**INSTRUCTIONS TO FOLLOW**: In your copy, reproduce each entry exactly and include no picture.
------------
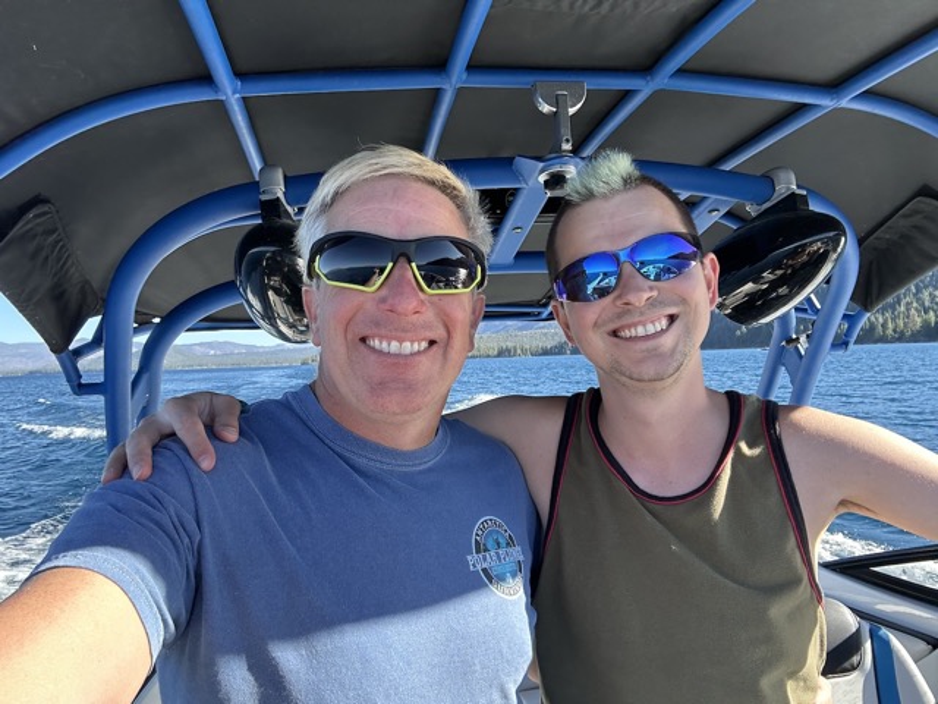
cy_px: 352
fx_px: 623
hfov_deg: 73.9
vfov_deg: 58.9
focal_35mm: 23
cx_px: 469
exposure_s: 1/229
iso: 25
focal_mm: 2.69
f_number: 1.9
------------
**EXERCISE OUTPUT**:
cy_px: 352
fx_px: 623
hfov_deg: 73.9
vfov_deg: 58.9
focal_35mm: 23
cx_px: 469
exposure_s: 1/229
iso: 25
focal_mm: 2.69
f_number: 1.9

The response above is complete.